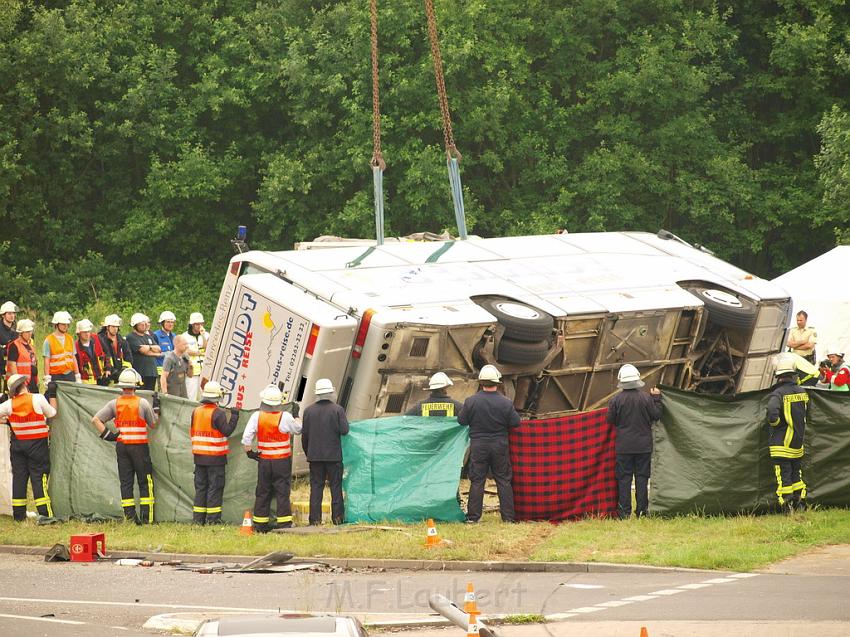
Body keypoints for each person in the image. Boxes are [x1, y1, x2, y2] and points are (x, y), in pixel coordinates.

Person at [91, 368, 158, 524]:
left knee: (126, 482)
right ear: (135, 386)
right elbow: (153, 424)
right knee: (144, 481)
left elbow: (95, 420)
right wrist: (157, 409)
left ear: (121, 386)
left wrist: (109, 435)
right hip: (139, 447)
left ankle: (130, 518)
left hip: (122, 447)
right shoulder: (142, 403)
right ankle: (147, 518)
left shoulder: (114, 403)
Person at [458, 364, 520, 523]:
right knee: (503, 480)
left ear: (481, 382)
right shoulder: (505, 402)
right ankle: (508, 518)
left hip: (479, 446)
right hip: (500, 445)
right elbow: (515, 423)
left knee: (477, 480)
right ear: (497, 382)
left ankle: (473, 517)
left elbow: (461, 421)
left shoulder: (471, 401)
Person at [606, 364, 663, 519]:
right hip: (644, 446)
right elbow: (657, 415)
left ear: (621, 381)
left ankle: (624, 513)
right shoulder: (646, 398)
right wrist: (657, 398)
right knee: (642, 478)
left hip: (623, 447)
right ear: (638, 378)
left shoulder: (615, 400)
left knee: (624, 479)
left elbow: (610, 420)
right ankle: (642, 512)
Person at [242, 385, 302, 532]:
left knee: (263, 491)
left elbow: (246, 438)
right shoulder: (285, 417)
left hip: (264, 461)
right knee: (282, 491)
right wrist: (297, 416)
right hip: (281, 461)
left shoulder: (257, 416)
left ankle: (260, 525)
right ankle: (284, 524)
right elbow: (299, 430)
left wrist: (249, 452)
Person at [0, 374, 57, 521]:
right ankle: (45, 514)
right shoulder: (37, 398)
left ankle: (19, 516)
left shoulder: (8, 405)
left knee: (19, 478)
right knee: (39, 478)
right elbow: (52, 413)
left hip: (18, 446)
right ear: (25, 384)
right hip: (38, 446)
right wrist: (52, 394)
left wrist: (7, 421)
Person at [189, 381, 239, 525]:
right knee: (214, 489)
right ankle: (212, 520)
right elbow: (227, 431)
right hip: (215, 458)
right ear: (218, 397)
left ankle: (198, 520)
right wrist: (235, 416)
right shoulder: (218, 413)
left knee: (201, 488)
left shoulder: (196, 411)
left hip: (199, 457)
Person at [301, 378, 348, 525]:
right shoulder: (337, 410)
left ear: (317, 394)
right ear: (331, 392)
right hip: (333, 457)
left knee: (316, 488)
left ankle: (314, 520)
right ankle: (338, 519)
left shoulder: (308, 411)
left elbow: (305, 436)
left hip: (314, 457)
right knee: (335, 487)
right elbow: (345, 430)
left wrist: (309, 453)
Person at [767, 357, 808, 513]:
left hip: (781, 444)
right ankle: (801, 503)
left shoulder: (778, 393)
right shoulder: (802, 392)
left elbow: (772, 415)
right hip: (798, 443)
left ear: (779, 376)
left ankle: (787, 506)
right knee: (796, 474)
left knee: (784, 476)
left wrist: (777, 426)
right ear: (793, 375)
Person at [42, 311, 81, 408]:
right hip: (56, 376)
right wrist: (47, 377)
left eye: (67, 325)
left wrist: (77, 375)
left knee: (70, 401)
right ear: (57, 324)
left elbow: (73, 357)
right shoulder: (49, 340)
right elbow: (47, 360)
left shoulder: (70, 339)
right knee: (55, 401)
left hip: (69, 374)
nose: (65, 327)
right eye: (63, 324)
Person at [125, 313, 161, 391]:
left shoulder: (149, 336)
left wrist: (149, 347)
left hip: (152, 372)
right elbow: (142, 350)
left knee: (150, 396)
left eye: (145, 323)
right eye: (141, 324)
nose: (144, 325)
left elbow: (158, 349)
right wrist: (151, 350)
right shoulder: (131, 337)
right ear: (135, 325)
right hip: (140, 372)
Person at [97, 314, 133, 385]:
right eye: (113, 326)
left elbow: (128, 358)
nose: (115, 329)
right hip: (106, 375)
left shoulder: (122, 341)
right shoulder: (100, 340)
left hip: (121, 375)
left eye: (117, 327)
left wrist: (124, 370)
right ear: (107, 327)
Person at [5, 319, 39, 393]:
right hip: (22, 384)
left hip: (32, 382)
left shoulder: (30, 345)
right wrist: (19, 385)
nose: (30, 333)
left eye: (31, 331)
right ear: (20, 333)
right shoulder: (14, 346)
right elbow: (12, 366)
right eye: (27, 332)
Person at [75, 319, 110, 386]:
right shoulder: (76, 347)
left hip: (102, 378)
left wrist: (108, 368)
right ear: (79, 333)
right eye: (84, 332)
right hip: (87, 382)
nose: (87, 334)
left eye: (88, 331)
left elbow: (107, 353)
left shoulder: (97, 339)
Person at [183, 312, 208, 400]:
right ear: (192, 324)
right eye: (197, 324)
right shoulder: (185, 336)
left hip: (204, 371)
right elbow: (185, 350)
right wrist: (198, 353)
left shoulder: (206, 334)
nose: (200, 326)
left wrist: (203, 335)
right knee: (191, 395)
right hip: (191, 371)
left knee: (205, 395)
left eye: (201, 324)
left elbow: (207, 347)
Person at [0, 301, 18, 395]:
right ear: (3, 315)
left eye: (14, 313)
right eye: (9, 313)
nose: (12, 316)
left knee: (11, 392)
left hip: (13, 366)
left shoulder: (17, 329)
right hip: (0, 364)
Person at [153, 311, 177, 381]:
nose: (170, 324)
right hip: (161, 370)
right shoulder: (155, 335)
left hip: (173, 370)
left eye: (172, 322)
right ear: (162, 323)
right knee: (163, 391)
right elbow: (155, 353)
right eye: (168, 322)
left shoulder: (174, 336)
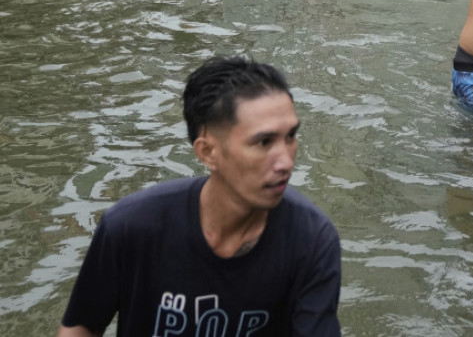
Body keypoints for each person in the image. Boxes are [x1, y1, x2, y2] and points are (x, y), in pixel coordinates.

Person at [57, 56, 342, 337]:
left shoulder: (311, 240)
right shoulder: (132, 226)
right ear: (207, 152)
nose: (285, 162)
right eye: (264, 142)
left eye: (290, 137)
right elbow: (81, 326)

(The problem): The expected output is exactly the lines of the listing above between the line holding "left wrist: (203, 335)" and the line holding "left eye: (172, 322)", inclusive.

(Problem solution):
left wrist: (203, 335)
right knee: (191, 395)
right hip: (191, 371)
left knee: (205, 395)
left eye: (201, 324)
left elbow: (207, 347)
Person at [0, 301, 18, 395]:
right ear: (3, 315)
left eye: (14, 313)
right eye: (9, 313)
nose: (12, 316)
left knee: (11, 392)
left hip: (13, 366)
left shoulder: (17, 329)
right hip: (0, 364)
Person at [153, 311, 177, 381]:
nose: (170, 324)
right hip: (161, 370)
right shoulder: (155, 335)
left hip: (173, 370)
left eye: (172, 322)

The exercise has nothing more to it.